The historical data don’t support this narrative. Consider the relative performance of value and growth stocks since the 1920s, per data from Dartmouth College professor Ken French. During all complete market cycles since then in the calendar maintained by Ned Davis Research, value topped growth by an annualized average of 7.9% during bull markets—and lagged by an average of 2.5% annualized during bear markets. That’s just the opposite of what the prevailing narrative would have you believe.

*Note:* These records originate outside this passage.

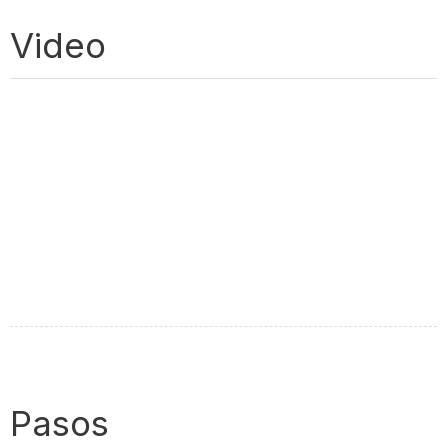
Video
Pasos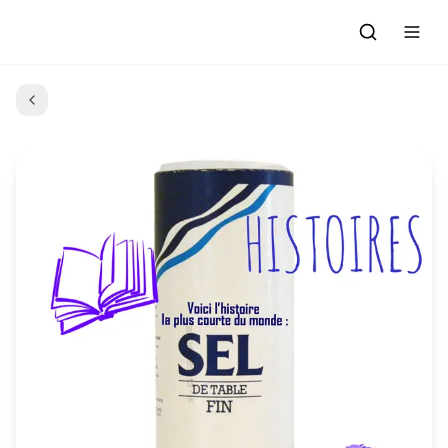
Accueil
Actualités
Evénements à venir
Emissions
Grille des Programmes
L'Association
C'était quoi ce morceau?
L'équipe et les bénévoles
Les Ateliers Radio
Nous rejoindre : Participer
Les créations des Ateliers
Nos prestations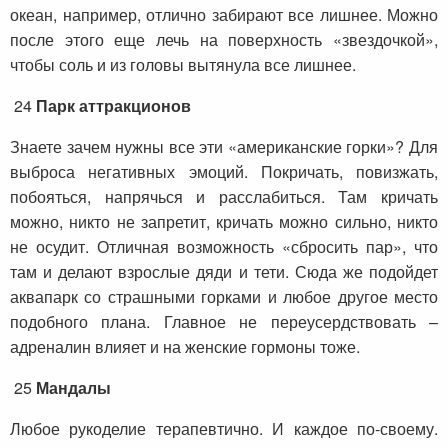
океан, например, отлично забирают все лишнее. Можно
после этого еще лечь на поверхность «звездочкой»,
чтобы соль и из головы вытянула все лишнее.
24
Парк аттракционов
Знаете зачем нужны все эти «американские горки»? Для
выброса негативных эмоций. Покричать, повизжать,
побояться, напрячься и расслабиться. Там кричать
можно, никто не запретит, кричать можно сильно, никто
не осудит. Отличная возможность «сбросить пар», что
там и делают взрослые дяди и тети. Сюда же подойдет
аквапарк со страшными горками и любое другое место
подобного плана. Главное не переусердствовать –
адреналин влияет и на женские гормоны тоже.
25
Мандалы
Любое рукоделие терапевтично. И каждое по-своему.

Nor is it the case that value’s relative strength becomes stronger as bull markets near their end. When I focused on the last three months of all U.S. bull markets since the 1920s, the margin by which value beat growth was the same as it was, on average, across all other months of those bull markets. So value’s recent relative strength is not a source of concern in and of itself.
Sector rankings
There’s a more helpful way to slice and dice the market’s relative strength scoreboards to get an idea of where we are in the market cycle: Compare the sectors’ recent performance with relative strength rankings from the final three months of past bull markets. This is useful because the sectors undergo fairly predictable patterns of relative strength and weakness depending on where we are in that cycle.

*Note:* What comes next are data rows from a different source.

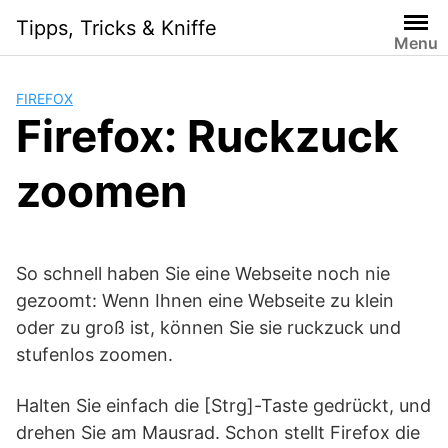
Skip
Tipps, Tricks & Kniffe
to
Menu
content
FIREFOX
Firefox: Ruckzuck
zoomen
So schnell haben Sie eine Webseite noch nie
gezoomt: Wenn Ihnen eine Webseite zu klein
oder zu groß ist, können Sie sie ruckzuck und
stufenlos zoomen.
Halten Sie einfach die [Strg]-Taste gedrückt, und
drehen Sie am Mausrad. Schon stellt Firefox die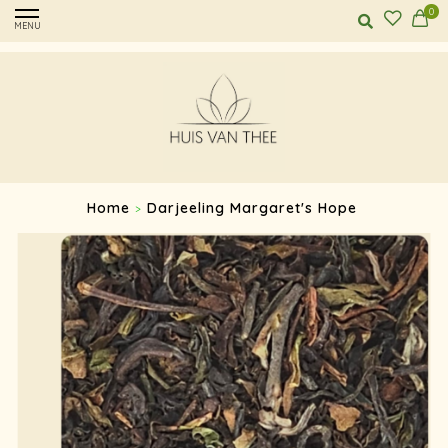
0
MENU
Home
Darjeeling Margaret's Hope
>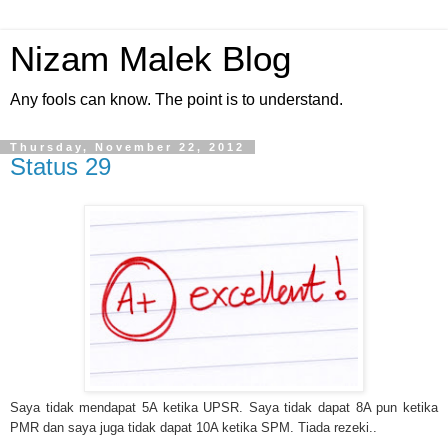
Nizam Malek Blog
Any fools can know. The point is to understand.
Thursday, November 22, 2012
Status 29
Saya tidak mendapat 5A ketika UPSR. Saya tidak dapat 8A pun ketika
PMR dan saya juga tidak dapat 10A ketika SPM. Tiada rezeki..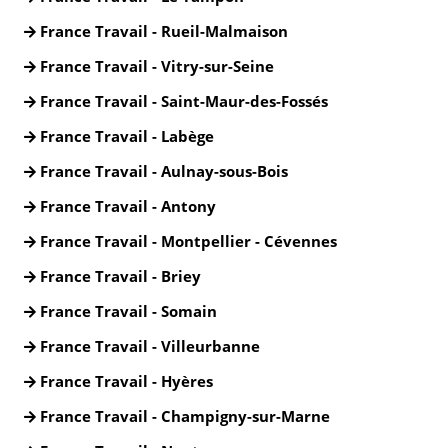
France Travail - Rueil-Malmaison
France Travail - Vitry-sur-Seine
France Travail - Saint-Maur-des-Fossés
France Travail - Labège
France Travail - Aulnay-sous-Bois
France Travail - Antony
France Travail - Montpellier - Cévennes
France Travail - Briey
France Travail - Somain
France Travail - Villeurbanne
France Travail - Hyères
France Travail - Champigny-sur-Marne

Sector relative-strength rankings currently do not suggest that a bear market is imminent. According to research conducted by Ned Davis Research, Consumer Discretionary, Health Care and Consumer Staples are the S&P 500
SPX,
sectors that have performed the best, on average, in the last three months of all bull markets since 1970. They have not been the best peformers in the past three months of this year, as the chart below shows. Among the 10 S&P 500 sectors, they currently are in 5th, 7th and 9th places for trailing three-month returns.
A similar story is told by focusing on the sectors that typically perform the worst in the last three months of bull markets. According to the Ned Davis data, they are Communication Services (assuming it to be the successor to the Telecommunications sector of old), Utilities and Energy. Once again we’re not seeing this pattern now: These three sectors currently are in second, third and sixth place, respectively, in a ranking of trailing three-month returns.
No indicator is foolproof, of course. But this one is supported by the historical data, which is not the case for the argument that value’s relative strength is an early warning sign of market weakness.